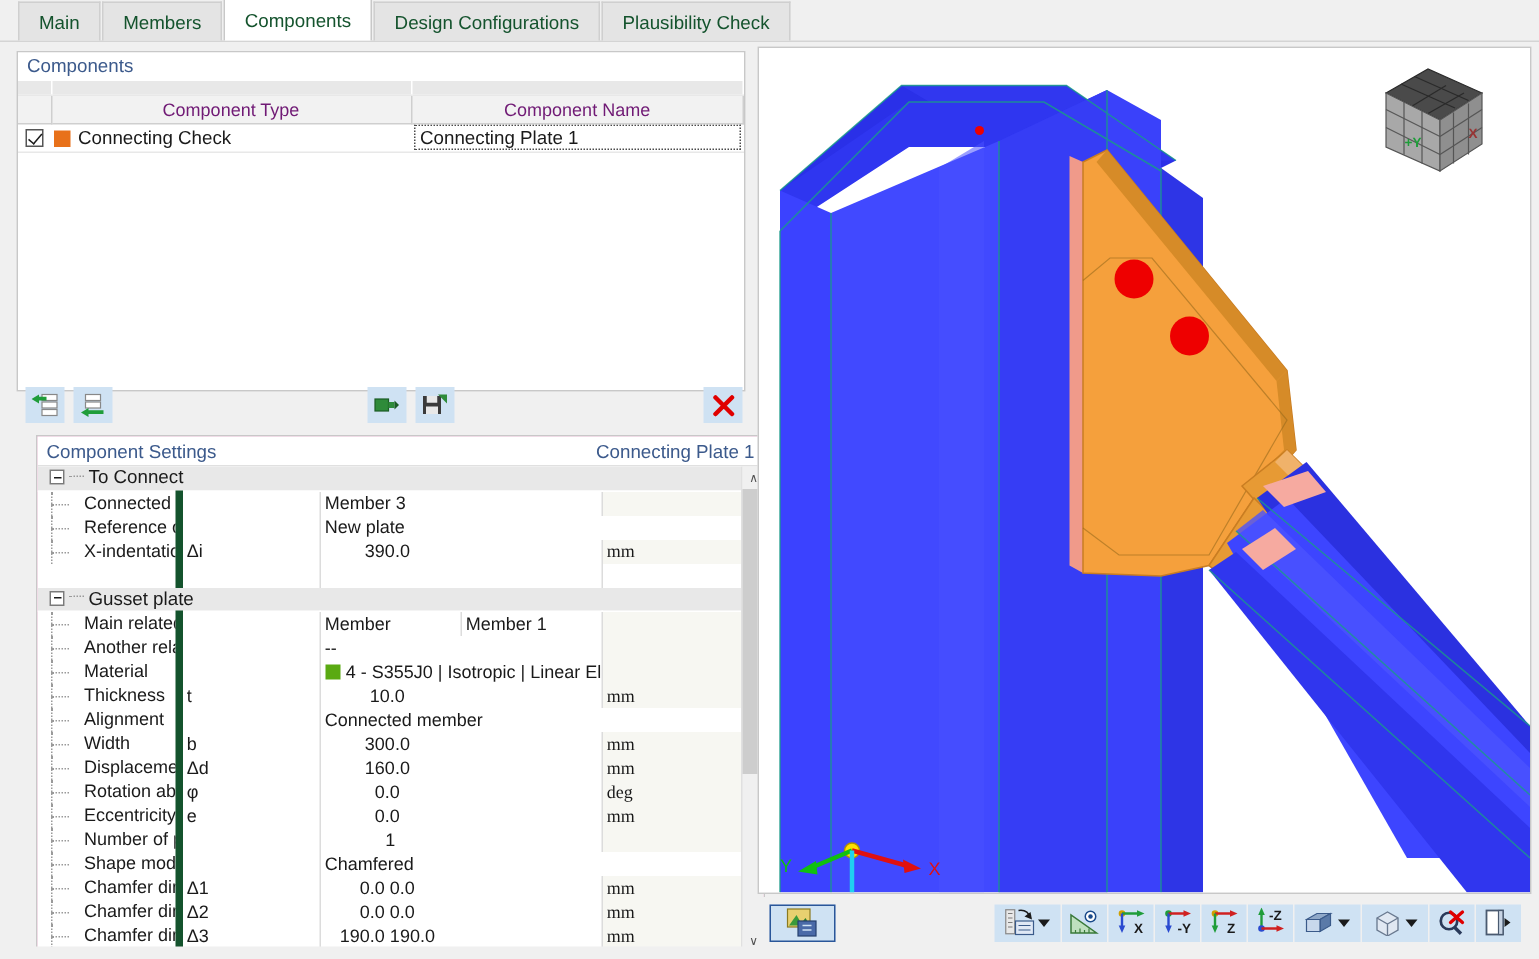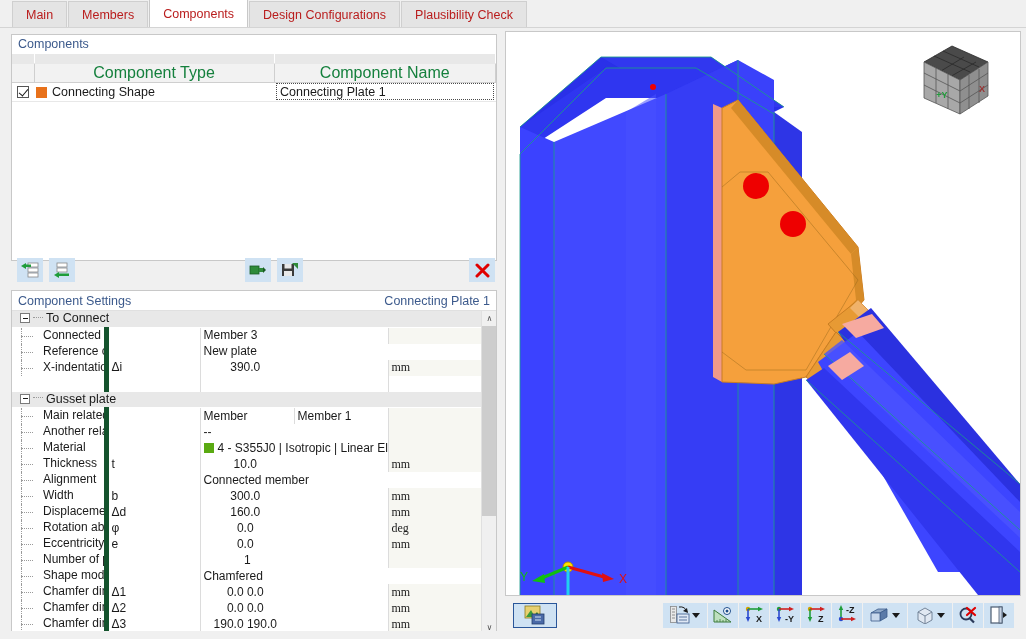--- a/index.html
+++ b/index.html
@@ -33,7 +33,7 @@
     padding: 12px 13px;
     display: flex; align-items: center;
     font-size: 12.5px;
-    color: #b91c1c;
+    color: #14532d;
     background: #e4e4e4;
     border: 1px solid #cfcfcf;
     border-bottom: none;

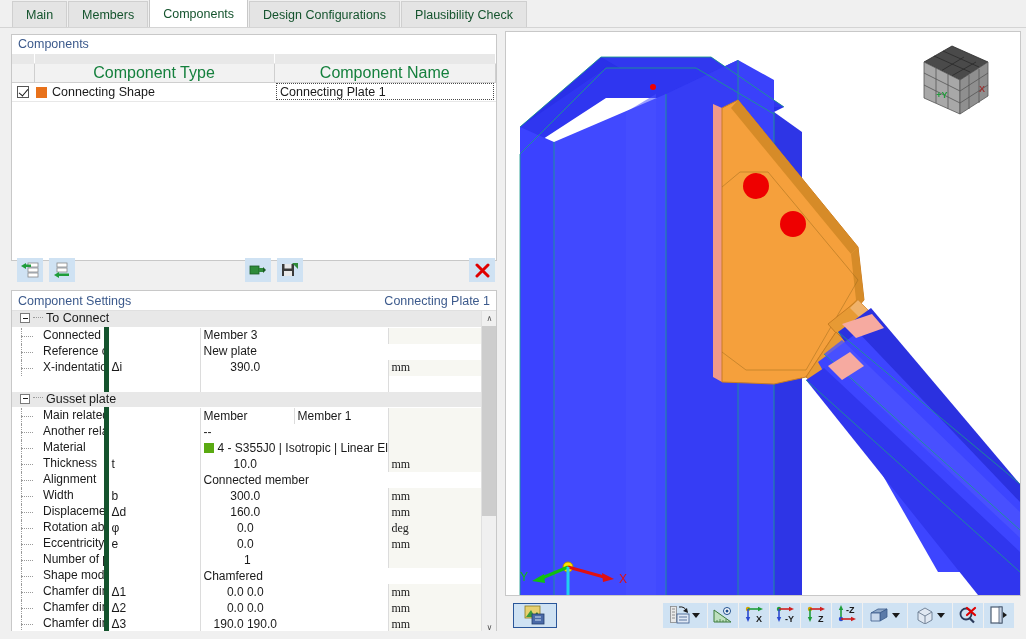--- a/index.html
+++ b/index.html
@@ -79,9 +79,9 @@
   }
   .comp-table th {
     height: 19px;
-    font-size: 16px;
+    font-size: 12px;
     font-weight: normal;
-    color: #15803d;
+    color: #701a75;
     background: #f2f2f2;
     border-top: 1px solid #cfcfcf;
     border-bottom: 1px solid #cfcfcf;

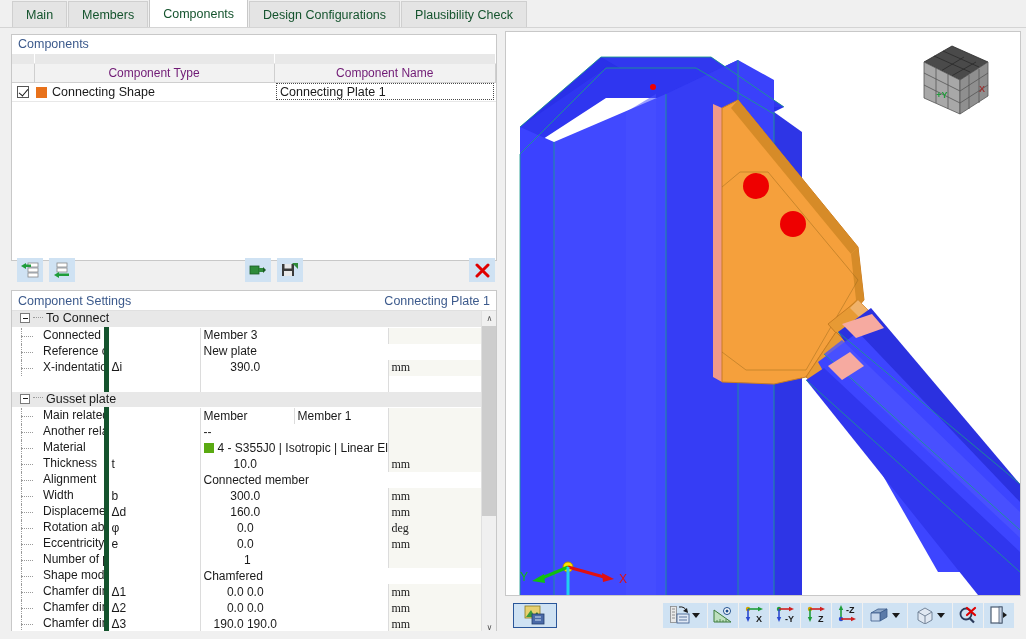--- a/index.html
+++ b/index.html
@@ -368,7 +368,7 @@
             <span class="chk"></span>
           </td>
           <td class="col-type">
-            <span class="swatch-orange"></span><span>Connecting Shape</span>
+            <span class="swatch-orange"></span><span>Connecting Check</span>
           </td>
           <td>
             <div class="name-cell">Connecting Plate 1</div>

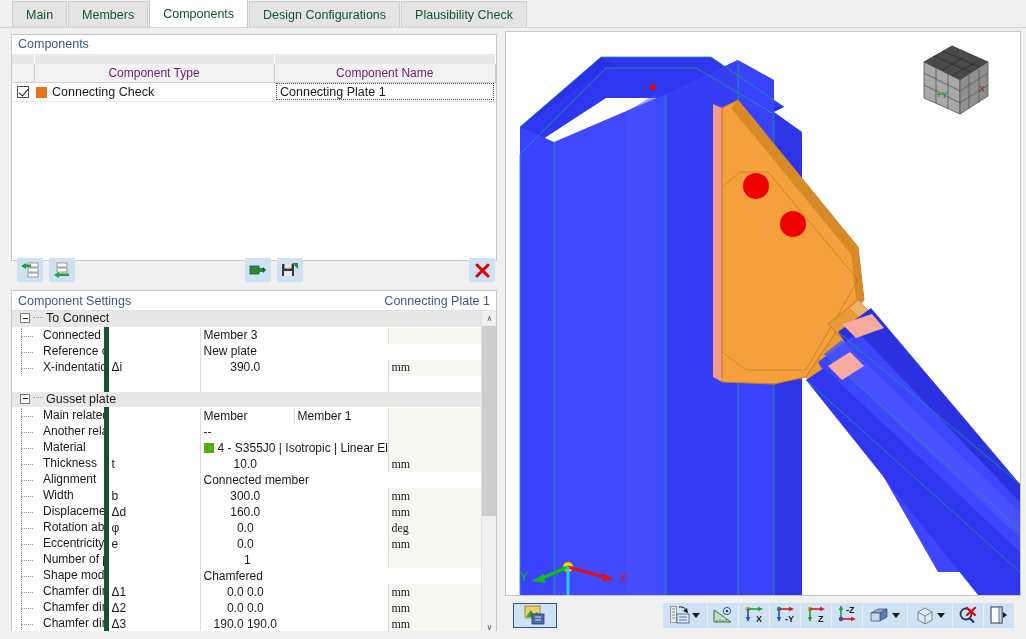--- a/index.html
+++ b/index.html
@@ -145,7 +145,7 @@
 
   
   .set-group {
-    position: absolute; left: 11px; top: 262px;
+    position: absolute; left: 24px; top: 262px;
     width: 486px; height: 345px;
     background: #f9a8d4;
     border: 1px solid #c8c8c8;

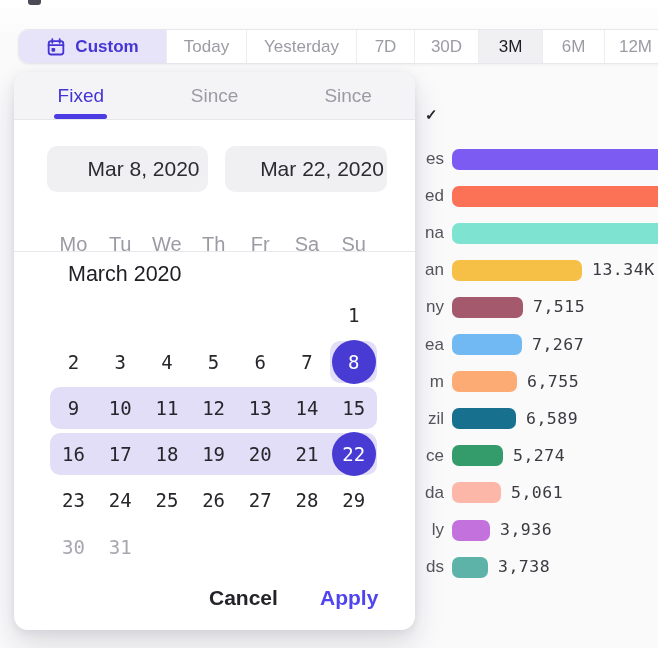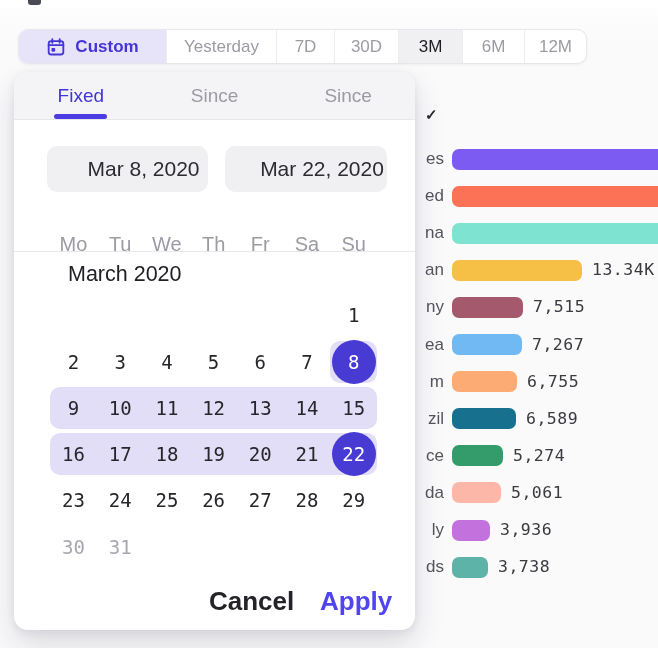--- a/index.html
+++ b/index.html
@@ -120,6 +120,7 @@
       </svg>
       <span>Custom</span>
     </div>
+  <div class="seg" style="width: 80px;">Today</div>
       <div class="seg" style="width: 110px;">Yesterday</div>
       <div class="seg" style="width: 58px;">7D</div>
       <div class="seg" style="width: 64px;">30D</div>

About this exercise: Print, exactly and with no pictures, the lines of the listing above starting at the one that has "-33,7 +33,7 @@" and ending at the one that has "24px; top: 262px;", both included.

Answer for the task:
@@ -33,7 +33,7 @@
     padding: 12px 13px;
     display: flex; align-items: center;
     font-size: 12.5px;
-    color: #b91c1c;
+    color: #14532d;
     background: #e4e4e4;
     border: 1px solid #cfcfcf;
     border-bottom: none;

--- a/index.html
+++ b/index.html
@@ -79,9 +79,9 @@
   }
   .comp-table th {
     height: 19px;
-    font-size: 16px;
+    font-size: 12px;
     font-weight: normal;
-    color: #15803d;
+    color: #701a75;
     background: #f2f2f2;
     border-top: 1px solid #cfcfcf;
     border-bottom: 1px solid #cfcfcf;

--- a/index.html
+++ b/index.html
@@ -368,7 +368,7 @@
             <span class="chk"></span>
           </td>
           <td class="col-type">
-            <span class="swatch-orange"></span><span>Connecting Shape</span>
+            <span class="swatch-orange"></span><span>Connecting Check</span>
           </td>
           <td>
             <div class="name-cell">Connecting Plate 1</div>

--- a/index.html
+++ b/index.html
@@ -145,7 +145,7 @@
 
   
   .set-group {
-    position: absolute; left: 11px; top: 262px;
+    position: absolute; left: 24px; top: 262px;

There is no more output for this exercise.